Instruction —
Print the data below line for line without changing any wording, and leave the pictures out.

Dataset records —
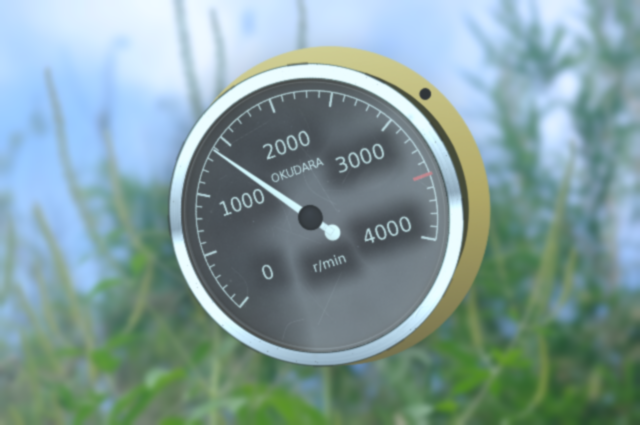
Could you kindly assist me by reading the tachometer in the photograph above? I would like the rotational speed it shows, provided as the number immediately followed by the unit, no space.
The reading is 1400rpm
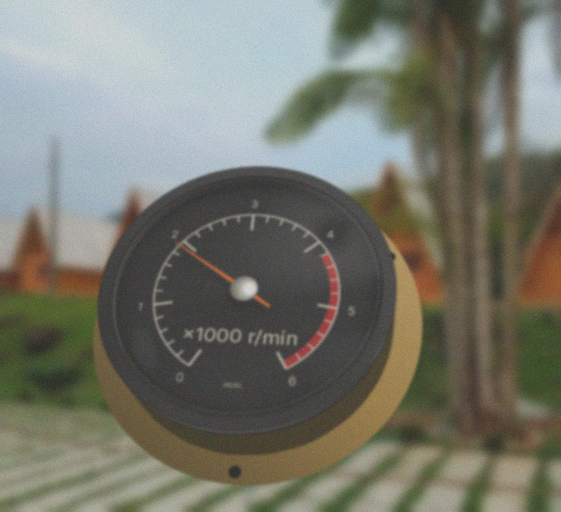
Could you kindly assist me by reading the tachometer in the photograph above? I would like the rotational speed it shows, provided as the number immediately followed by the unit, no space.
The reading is 1900rpm
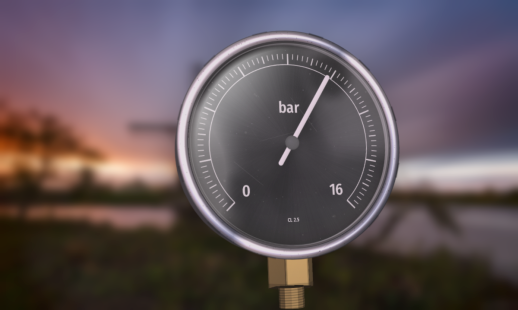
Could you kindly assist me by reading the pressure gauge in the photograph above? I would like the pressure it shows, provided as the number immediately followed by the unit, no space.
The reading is 9.8bar
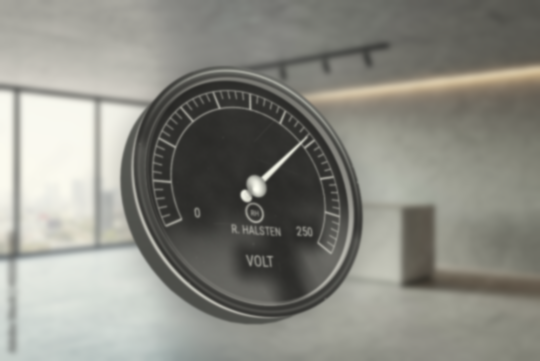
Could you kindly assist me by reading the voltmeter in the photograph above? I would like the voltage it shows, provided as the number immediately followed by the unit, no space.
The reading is 170V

Exercise output —
Could you kindly assist me by reading the tachometer in the photograph above? I would like the rotational speed it shows, provided as the number immediately followed by the unit, no space.
The reading is 1400rpm
Could you kindly assist me by reading the tachometer in the photograph above? I would like the rotational speed it shows, provided as the number immediately followed by the unit, no space.
The reading is 1900rpm
Could you kindly assist me by reading the pressure gauge in the photograph above? I would like the pressure it shows, provided as the number immediately followed by the unit, no space.
The reading is 9.8bar
Could you kindly assist me by reading the voltmeter in the photograph above? I would like the voltage it shows, provided as the number immediately followed by the unit, no space.
The reading is 170V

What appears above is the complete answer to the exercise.